Но одни уголовники не могли бы вызвать массовое неповиновение призывам Совета и даже большевиков. Позже авантюрист казачий атаман Дутов и его приспешники пытались сымпровизировать «большевистскую» демонстрацию, чтобы облегчить проведение корниловского мятежа. В конце концов, здесь было сделано практически то же самое. Выпускавшаяся Советом газета «Известия» еще до первой большевистской демонстрации опубликовала предупреждение: «По Петрограду ходят зловещие слухи о готовящейся демонстрации «черной сотни». В трактирах, чайных, на рынках можно услышать встревоженные разговоры о том, что на 23 апреля, день рождения бывшей императрицы, ныне арестованной, назначен погром.

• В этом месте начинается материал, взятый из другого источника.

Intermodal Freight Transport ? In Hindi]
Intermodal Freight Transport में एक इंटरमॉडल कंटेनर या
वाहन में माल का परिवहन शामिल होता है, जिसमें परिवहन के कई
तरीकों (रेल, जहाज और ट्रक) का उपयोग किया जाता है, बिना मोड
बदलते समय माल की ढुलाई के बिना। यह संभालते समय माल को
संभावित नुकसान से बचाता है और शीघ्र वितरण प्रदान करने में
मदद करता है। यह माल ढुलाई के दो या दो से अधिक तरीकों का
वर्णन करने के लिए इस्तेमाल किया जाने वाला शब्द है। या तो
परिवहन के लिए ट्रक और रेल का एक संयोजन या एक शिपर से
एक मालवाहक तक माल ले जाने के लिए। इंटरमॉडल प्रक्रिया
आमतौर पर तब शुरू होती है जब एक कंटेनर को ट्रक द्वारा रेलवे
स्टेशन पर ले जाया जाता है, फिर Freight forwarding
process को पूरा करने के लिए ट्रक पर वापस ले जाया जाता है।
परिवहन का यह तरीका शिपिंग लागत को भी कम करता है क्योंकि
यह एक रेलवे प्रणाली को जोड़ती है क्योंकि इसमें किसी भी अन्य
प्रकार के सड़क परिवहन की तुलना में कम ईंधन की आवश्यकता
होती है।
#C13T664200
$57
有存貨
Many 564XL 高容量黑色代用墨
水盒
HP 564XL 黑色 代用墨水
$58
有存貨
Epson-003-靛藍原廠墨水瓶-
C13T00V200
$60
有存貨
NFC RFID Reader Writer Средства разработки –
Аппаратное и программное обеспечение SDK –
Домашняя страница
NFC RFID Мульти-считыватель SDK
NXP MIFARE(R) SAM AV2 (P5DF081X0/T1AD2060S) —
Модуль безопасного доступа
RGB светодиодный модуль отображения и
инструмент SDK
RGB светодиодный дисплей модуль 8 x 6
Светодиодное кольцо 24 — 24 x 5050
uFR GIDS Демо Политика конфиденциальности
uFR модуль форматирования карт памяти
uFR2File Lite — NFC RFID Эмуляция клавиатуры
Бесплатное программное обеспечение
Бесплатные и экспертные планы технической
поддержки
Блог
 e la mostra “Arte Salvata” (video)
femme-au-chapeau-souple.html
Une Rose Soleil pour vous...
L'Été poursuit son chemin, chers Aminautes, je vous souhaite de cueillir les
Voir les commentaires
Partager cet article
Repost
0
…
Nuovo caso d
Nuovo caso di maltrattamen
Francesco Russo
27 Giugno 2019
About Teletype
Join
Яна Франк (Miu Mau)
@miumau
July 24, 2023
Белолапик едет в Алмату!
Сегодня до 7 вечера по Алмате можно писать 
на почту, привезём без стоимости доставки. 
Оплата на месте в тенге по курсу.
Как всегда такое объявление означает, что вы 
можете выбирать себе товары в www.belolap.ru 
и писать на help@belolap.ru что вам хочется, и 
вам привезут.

В общественных местах и дворах наиболее неустойчивым людям раздавали деньги»16. Позже большевики пытались доказать, что черносотенные элементы использовали демонстрации, проведенные 21 апреля за и против Милюкова, для своих собственных провокационных целей17. Несомненно, германские агенты тоже старались провоцировать и раздувать все внутренние волнения и беспорядки.
Немалую роль в этих демонстрациях сыграли внезапно раздавшиеся неизвестно откуда провокационные выстрелы холостыми патронами. Возбужденная и неорганизованная толпа солдат ответила им беспорядочной панической стрельбой. Подвойский докладывал, что даже в рядах большевистских демонстрантов это едва не привело к бойне. В своем докладе Сталин высоко оценил дисциплину гренадерского полка, «в частности, тех батальонов, которые через свою организацию были наиболее близки нам [большевикам. – Примеч. авт.]». Он уточнил: «Когда пулеметчики поддались на провокацию и открыли огонь, гренадеры заявили, что будут стрелять в них, если те не остановятся».
Все это типично для действий деклассированной толпы, «охлоса»: стихийность, насилие, эксцессы, хулиганство, преступность, провокации и, наконец, появление зловещих и таинственных сил, трудно определимых, но ощущаемых. Именно в это время начали выходить две газеты, «Маленькая газета» и «Живое слово», – боевые, дерзкие до нахальства, талантливые, использовавшие чисто большевистские способы полемики, рядившиеся в одежды социализма, под которыми скрывался разнузданный национализм. Сначала они льстили Керенскому, подбивая его стать революционным диктатором, но позже полностью отвергли его и начали называть «спасителем России» адмирала Колчака. Наружу рвался русский «гитлеризм» – демагогический, насквозь лицемерный и авантюристический «национал-социализм». Большевики (и частично анархисты) были обязаны покончить с ним, чтобы сохранить влияние на мятежную толпу, которой ничего не стоило одолеть столичный пролетариат, ныне психологически неустойчивый и размытый притоком чуждых элементов.